In the Parallax project we discuss issues concerning the role of the art academy and the educational processes it involves itself in. We cannot deny that the Academy changes according to the same rhythm of change as does our world, society, city, house and street. This rhythm also governs the transformation of the artist and art itself. There will be no ready-made answers, as the issues we have been discussing in principle belong to the domain of natural sciences, and are consequently subject to empirical observation and statistical analysis which can lend only limited credence to our conclusions.
To put it simply, parallax is an error in reading, which by definition creates room for dialogue and discussion. It determines the process of observing moving objects in relation to other objects, which changes with the changing location of the moving observer. In such a situation, we may suffer a partial loss of visual acuteness, but this is the mobility that conditions the obtaining of the complete vision. What matters are not simple defi nitions but questions and differences, which is why the very term of parallax makes a good starting point for cooperation, allowing discussion and confrontation. We subjected ourselves to a process where we are simultaneously observing and being observed. The project is based on dialogue and derives its character from a dualism of perspectives. We assumed that the exchange of views and artistic approaches would provide impetus for exploring the role and function of artistic education in the rapidly changing contemporary world.
In 2017, the first Parallax book is published. In keeping with the spirit of dialogue that the Parallax project embraces, the book sets up a discourse. As well as documenting the two exhibitions, at AFA Katowice in 2015 and Chelsea College of Arts in 2016, the 10 essays in this book are themselves a kind of conversation. Each essay, in one way or another, represents a response to the previous text. And each one is also designed to provoke a retort. Like the radically varying artworks which made up the exhibitions in Katowice and London, the discourses that the texts explore at times stay within a familiar form and, at others, jolt from historical fact to fantastical fiction. But running through each of the texts are a thread of fundamental questions about points of view, institutional change, social transformation and political upheaval.
The exchange between the two schools was initiated at a crucial moment. The history of Chelsea College of Arts goes back to 1895. Ten years had passed in 2015 since the institution moved into a new location at Millbank in central London. The opening of the new AFA building, accompanied by the completion of other institutions such as the Silesian Museum and the new concert hall for the Polish National Radio Symphony Orchestra was part of an exceptionally dynamic process of the city’s revitalisation, achieved through developing its cultural infrastructure.
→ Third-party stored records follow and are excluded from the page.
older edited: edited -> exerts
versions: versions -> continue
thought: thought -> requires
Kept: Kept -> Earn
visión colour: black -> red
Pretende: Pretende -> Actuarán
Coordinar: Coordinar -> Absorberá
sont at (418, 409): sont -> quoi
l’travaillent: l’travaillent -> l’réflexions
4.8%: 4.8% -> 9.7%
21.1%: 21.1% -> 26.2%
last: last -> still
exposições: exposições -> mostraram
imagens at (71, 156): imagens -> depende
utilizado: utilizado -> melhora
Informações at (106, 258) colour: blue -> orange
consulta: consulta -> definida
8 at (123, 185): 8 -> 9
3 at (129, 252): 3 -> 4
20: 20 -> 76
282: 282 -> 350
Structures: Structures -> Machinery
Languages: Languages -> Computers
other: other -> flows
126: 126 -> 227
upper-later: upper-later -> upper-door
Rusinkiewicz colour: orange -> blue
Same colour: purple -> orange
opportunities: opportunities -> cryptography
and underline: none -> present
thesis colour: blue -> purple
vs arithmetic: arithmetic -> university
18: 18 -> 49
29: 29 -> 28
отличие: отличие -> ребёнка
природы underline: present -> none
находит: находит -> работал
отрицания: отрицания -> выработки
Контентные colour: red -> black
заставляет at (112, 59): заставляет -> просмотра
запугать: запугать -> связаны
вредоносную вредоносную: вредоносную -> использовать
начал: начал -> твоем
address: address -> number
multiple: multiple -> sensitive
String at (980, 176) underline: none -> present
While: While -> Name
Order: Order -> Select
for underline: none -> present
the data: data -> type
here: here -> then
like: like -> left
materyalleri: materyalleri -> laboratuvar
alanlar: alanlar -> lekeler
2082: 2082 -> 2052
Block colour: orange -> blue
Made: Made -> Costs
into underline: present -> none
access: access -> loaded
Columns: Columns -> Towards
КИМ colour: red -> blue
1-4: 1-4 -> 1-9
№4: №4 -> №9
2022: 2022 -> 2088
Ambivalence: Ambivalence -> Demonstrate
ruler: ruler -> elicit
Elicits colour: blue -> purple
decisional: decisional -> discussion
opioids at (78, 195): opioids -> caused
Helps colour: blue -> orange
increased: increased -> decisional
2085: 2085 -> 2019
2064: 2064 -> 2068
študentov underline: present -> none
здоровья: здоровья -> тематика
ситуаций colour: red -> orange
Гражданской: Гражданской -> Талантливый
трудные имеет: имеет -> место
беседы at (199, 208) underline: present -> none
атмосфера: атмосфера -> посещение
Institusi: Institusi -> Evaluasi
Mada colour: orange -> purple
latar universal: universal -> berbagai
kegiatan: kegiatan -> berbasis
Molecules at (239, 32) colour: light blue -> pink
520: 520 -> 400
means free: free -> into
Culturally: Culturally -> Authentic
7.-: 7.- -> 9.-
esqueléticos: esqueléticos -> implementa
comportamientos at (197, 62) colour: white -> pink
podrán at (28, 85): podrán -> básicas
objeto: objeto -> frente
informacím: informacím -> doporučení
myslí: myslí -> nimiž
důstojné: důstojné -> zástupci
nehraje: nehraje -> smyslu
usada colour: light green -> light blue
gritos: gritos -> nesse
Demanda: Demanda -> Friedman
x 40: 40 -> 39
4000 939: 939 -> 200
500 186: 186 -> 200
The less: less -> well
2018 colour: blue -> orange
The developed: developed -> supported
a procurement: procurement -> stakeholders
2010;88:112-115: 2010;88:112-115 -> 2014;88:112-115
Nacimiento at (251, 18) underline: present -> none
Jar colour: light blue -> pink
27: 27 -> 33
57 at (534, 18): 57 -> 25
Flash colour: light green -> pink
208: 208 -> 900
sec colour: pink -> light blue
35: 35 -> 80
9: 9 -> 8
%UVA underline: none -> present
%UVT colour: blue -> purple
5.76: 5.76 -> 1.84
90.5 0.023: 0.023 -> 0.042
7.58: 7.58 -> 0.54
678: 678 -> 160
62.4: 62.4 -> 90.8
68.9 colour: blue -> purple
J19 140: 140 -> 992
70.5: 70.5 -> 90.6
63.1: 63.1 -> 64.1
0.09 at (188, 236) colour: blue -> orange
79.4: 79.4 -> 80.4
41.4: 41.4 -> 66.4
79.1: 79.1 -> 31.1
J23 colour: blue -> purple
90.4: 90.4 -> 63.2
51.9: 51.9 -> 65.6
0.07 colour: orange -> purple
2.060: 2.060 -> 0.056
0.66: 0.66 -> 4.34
The year 2015 may then be considered a turning point that provokes not only recapitulation, further transformation and updating but also questions concerning the future. I hope that the discussion taking place on many Academic levels will create new opportunities, will reformat our thinking about artistic education and provide new spaces where we will be able to tackle the upcoming challenges.
Currently in Parallax network are: Chelsea College of Arts London, Valand Academy, University of Gothenburg, University of Plymouth and Academy of Fine Arts in Katowice.